Der beste Entschleuniger

„Sie spiegeln völlig wertfrei das Verhalten ihres Gegenübers. Es scheint, als ob ihre großen, schwarzen Augen direkt in die Seele des Menschen blicken. Sobald man selbst zur Ruhe kommt, lassen sie einen Kontakt zu.“ So kann es sein, dass sich van de Ven einfach mal nur auf einen Hocker in den Stall der Tiere setzt und ihrem leisen Summen zuhört. „Der beste Entschleuniger“, betonte sie im Gespräch mit den interessierten Senioren.

Was Noah in Bad Neuenahr kennenlernte, war ein Rollator. Erschrocken reagierte er auf das rollende Gefährt und legte sich flugs hin, auch seine beiden Freunde hielten inne. „Es sind Herdentiere, die immer einen Fluchtweg sehen müssen. Und Sie könnten nie mit einem Alpaka alleine losziehen“, erklärte die Halterin, die auch Trekking-Touren anbietet. Als es am Ende der Runde dann aber für die Pflanzenfresser getrocknete Kräuter-Leckerlis gab, war die Welt für die Pakos, die Heu und Gras lieben, aber auch Mineralien und Salz brauchen, wieder in Ordnung.

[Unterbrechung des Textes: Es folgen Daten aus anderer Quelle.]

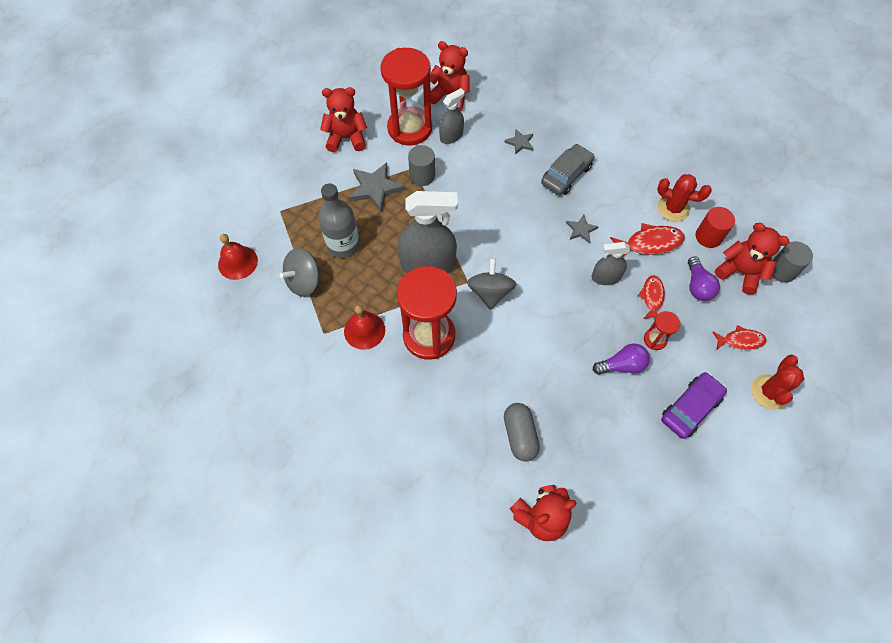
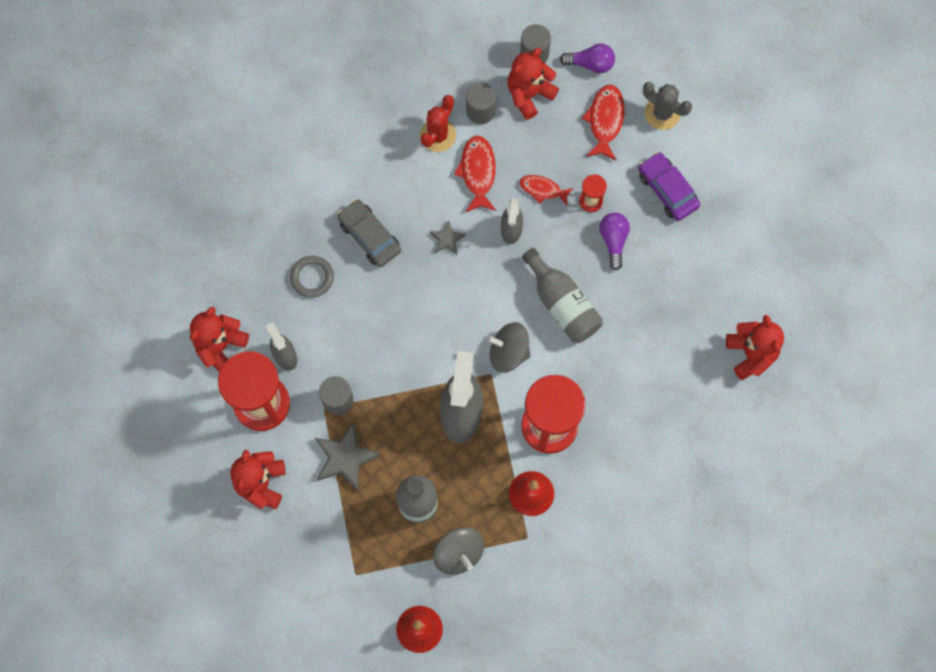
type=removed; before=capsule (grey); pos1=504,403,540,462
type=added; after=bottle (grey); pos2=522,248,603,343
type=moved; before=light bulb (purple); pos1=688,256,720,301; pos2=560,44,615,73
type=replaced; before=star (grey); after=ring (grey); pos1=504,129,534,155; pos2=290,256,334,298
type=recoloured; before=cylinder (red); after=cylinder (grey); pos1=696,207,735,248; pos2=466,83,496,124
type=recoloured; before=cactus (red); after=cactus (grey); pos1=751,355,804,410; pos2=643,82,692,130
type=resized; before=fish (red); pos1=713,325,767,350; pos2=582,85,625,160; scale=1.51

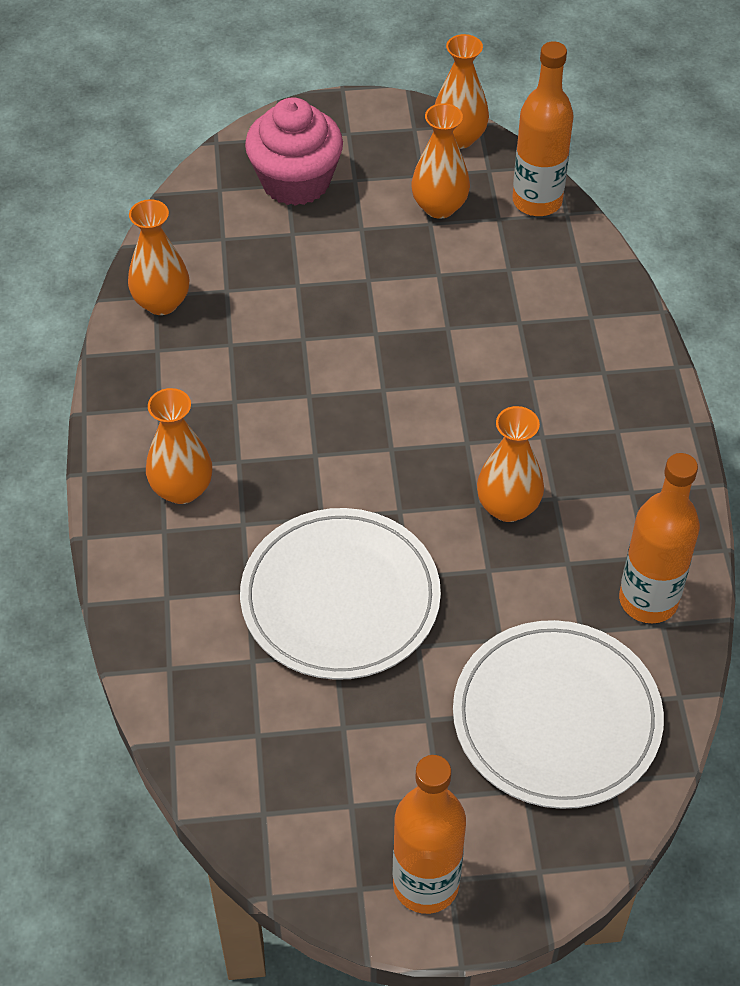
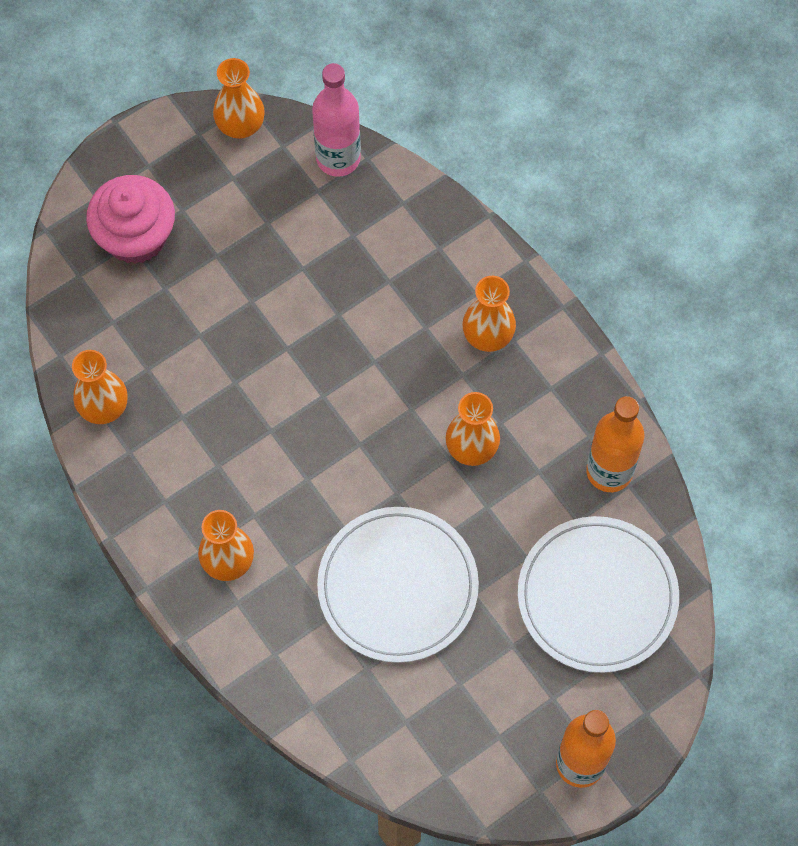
type=moved; before=vase (orange); pos1=412,103,470,219; pos2=462,276,516,352
type=recoloured; before=bottle (orange); after=bottle (pink); pos1=512,41,574,216; pos2=312,63,361,177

„Wie viel Platz benötigt man zur Haltung?“, wollte ein Bewohner wissen. „1000 Quadratmeter für zwei Alpakas, für jedes weitere Tiere 100 Quadratmeter“, antwortete van de Ven. „Und warum haben Sie keine Stuten? „Weil wir nicht züchten und keinen Zickenkrieg wollen.“ Und während die drei weichen Kerle im Hof ohne Rücksicht auf Zuschauer ihr Geschäft verrichten mussten und auch das gemeinsam taten, kamen Fragen auf: „Spucken die auch?“ „Ja, aber nur, wenn sie untereinander eine Rechnung zu begleichen haben.“ Wie sehr es stinkt, entscheidet die Tatsache, aus welchem der drei Mägen der Verdauungssaft herausgeschleudert wird.

Die Senioren waren angetan

Einmal im Jahr werden die Tiere, die keine Allergien auslösen und 25 Jahre alt werden können, geschoren. Die Rohwolle, die van de Ven in einer großen Tüte zum Anfassen rumreichte, kann zu hochwertigem Alpakagarn verarbeitet werden. Die Senioren waren angetan. „Wann sieht man so was mal“, freute sich eine Dame. Hans-Joseph Pütz fand sie „niedlich und wunderschön“. „Unsere Bewohner waren neugierig und positiv erstaunt über das Angebot, auf das sich viele eingelassen haben. Nicht einer hat gesagt, dass das Quatsch ist“, so Direktorin Kellner-Heister. Nach dem Alpaka-Auftakt überlegt das Team, Mogli, Murphy und Noah an leicht demenziell veränderte Menschen heranzuführen.